* [Aim of the exercise]: Once the line holding "Transmissie" is found, output it and all remaining lines of the data exactly, with every picture left out.

* [Extracted data]:
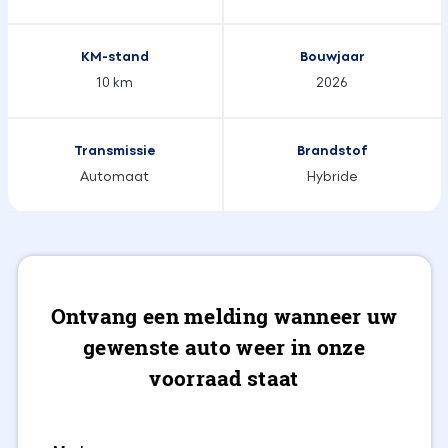
KM-stand
Bouwjaar
10 km
2026
Transmissie
Brandstof
Automaat
Hybride
Ontvang een melding wanneer uw
gewenste auto weer in onze
voorraad staat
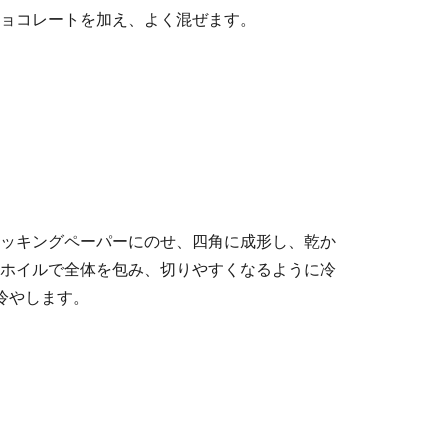
ョコレートを加え、よく混ぜます。
ッキングペーパーにのせ、四角に成形し、乾か
ホイルで全体を包み、切りやすくなるように冷
冷やします。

* [Solved exercise]:
Transmissie
Brandstof
Automaat
Hybride
Ontvang een melding wanneer uw
gewenste auto weer in onze
voorraad staat
ョコレートを加え、よく混ぜます。
ッキングペーパーにのせ、四角に成形し、乾か
ホイルで全体を包み、切りやすくなるように冷
冷やします。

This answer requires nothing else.